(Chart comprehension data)

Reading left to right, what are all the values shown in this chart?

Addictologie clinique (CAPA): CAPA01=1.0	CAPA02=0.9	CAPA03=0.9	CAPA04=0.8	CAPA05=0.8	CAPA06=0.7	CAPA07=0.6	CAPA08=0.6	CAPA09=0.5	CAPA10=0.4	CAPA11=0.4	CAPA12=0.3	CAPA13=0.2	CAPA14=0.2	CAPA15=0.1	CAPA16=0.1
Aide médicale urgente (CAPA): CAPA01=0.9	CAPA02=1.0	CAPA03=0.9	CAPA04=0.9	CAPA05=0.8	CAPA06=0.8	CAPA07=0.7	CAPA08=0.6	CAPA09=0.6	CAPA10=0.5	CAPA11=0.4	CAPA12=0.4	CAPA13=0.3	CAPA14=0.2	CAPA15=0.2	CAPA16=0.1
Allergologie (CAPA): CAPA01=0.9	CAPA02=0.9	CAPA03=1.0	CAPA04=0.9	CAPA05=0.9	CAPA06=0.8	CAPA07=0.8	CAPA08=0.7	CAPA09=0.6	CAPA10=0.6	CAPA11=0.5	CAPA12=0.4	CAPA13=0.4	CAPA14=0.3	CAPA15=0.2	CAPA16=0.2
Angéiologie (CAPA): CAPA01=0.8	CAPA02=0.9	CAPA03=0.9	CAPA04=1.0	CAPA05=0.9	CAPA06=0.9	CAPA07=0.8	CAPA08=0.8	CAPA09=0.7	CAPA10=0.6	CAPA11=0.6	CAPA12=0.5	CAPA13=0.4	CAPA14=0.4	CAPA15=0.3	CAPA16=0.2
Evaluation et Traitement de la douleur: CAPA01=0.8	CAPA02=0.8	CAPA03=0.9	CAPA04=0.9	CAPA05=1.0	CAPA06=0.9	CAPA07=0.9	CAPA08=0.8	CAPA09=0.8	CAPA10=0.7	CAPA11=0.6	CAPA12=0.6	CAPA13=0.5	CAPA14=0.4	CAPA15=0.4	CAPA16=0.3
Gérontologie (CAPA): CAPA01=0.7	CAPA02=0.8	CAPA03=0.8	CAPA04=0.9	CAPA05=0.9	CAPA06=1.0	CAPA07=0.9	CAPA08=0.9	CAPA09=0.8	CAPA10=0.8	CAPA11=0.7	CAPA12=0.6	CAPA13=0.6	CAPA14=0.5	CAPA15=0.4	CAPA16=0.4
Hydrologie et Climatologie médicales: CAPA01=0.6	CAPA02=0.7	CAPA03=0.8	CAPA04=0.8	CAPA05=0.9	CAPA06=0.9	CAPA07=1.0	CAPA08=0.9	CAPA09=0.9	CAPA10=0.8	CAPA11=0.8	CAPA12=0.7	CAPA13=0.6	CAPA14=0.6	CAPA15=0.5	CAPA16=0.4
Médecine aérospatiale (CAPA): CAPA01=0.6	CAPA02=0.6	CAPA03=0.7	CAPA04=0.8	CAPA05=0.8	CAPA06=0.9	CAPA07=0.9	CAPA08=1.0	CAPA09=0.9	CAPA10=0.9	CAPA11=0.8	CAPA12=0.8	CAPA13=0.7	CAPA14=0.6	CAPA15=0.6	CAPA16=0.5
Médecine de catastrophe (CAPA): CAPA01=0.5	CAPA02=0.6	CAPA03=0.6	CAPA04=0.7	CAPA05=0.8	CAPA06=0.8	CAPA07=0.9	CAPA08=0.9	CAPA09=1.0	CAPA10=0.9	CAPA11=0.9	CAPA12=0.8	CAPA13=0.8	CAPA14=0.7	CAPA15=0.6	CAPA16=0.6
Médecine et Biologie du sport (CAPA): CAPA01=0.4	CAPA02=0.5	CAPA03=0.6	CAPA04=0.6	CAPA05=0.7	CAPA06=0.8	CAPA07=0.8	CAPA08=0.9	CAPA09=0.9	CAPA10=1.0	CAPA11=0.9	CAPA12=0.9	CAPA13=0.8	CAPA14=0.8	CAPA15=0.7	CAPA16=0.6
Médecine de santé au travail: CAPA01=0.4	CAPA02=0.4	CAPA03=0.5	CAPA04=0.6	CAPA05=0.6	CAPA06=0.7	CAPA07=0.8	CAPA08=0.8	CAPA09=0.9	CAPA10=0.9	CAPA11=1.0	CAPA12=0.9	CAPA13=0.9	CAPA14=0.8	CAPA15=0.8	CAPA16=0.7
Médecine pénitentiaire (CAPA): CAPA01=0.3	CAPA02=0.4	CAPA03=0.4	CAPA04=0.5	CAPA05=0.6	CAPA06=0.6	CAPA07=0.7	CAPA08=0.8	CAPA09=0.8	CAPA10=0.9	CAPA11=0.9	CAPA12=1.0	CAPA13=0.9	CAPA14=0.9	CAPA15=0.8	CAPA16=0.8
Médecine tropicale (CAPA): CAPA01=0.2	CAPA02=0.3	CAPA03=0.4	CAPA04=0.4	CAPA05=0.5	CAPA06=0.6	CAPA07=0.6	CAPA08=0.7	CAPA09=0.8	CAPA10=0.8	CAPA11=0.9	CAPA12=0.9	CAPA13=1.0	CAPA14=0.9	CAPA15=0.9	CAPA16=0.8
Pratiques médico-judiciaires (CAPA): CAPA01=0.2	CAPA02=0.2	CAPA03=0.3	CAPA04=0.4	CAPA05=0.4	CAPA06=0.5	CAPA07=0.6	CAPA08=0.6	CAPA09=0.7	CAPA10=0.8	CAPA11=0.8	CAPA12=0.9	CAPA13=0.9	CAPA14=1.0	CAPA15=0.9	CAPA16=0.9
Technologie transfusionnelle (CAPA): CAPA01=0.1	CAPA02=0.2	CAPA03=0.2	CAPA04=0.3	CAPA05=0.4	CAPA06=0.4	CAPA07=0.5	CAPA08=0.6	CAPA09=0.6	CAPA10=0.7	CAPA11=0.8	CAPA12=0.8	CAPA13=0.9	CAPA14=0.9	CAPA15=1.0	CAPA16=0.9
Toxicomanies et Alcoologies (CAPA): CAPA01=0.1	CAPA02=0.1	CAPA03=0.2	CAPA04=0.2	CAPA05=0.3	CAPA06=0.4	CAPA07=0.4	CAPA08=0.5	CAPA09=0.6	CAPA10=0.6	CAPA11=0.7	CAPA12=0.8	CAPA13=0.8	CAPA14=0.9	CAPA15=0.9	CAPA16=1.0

## What you will do
Collect every line of the data that contains the string "Médecine", copying each matching line in full. The match is case-sensitive.

## Solution below
Médecine aérospatiale (CAPA): CAPA01=0.6	CAPA02=0.6	CAPA03=0.7	CAPA04=0.8	CAPA05=0.8	CAPA06=0.9	CAPA07=0.9	CAPA08=1.0	CAPA09=0.9	CAPA10=0.9	CAPA11=0.8	CAPA12=0.8	CAPA13=0.7	CAPA14=0.6	CAPA15=0.6	CAPA16=0.5
Médecine de catastrophe (CAPA): CAPA01=0.5	CAPA02=0.6	CAPA03=0.6	CAPA04=0.7	CAPA05=0.8	CAPA06=0.8	CAPA07=0.9	CAPA08=0.9	CAPA09=1.0	CAPA10=0.9	CAPA11=0.9	CAPA12=0.8	CAPA13=0.8	CAPA14=0.7	CAPA15=0.6	CAPA16=0.6
Médecine et Biologie du sport (CAPA): CAPA01=0.4	CAPA02=0.5	CAPA03=0.6	CAPA04=0.6	CAPA05=0.7	CAPA06=0.8	CAPA07=0.8	CAPA08=0.9	CAPA09=0.9	CAPA10=1.0	CAPA11=0.9	CAPA12=0.9	CAPA13=0.8	CAPA14=0.8	CAPA15=0.7	CAPA16=0.6
Médecine de santé au travail: CAPA01=0.4	CAPA02=0.4	CAPA03=0.5	CAPA04=0.6	CAPA05=0.6	CAPA06=0.7	CAPA07=0.8	CAPA08=0.8	CAPA09=0.9	CAPA10=0.9	CAPA11=1.0	CAPA12=0.9	CAPA13=0.9	CAPA14=0.8	CAPA15=0.8	CAPA16=0.7
Médecine pénitentiaire (CAPA): CAPA01=0.3	CAPA02=0.4	CAPA03=0.4	CAPA04=0.5	CAPA05=0.6	CAPA06=0.6	CAPA07=0.7	CAPA08=0.8	CAPA09=0.8	CAPA10=0.9	CAPA11=0.9	CAPA12=1.0	CAPA13=0.9	CAPA14=0.9	CAPA15=0.8	CAPA16=0.8
Médecine tropicale (CAPA): CAPA01=0.2	CAPA02=0.3	CAPA03=0.4	CAPA04=0.4	CAPA05=0.5	CAPA06=0.6	CAPA07=0.6	CAPA08=0.7	CAPA09=0.8	CAPA10=0.8	CAPA11=0.9	CAPA12=0.9	CAPA13=1.0	CAPA14=0.9	CAPA15=0.9	CAPA16=0.8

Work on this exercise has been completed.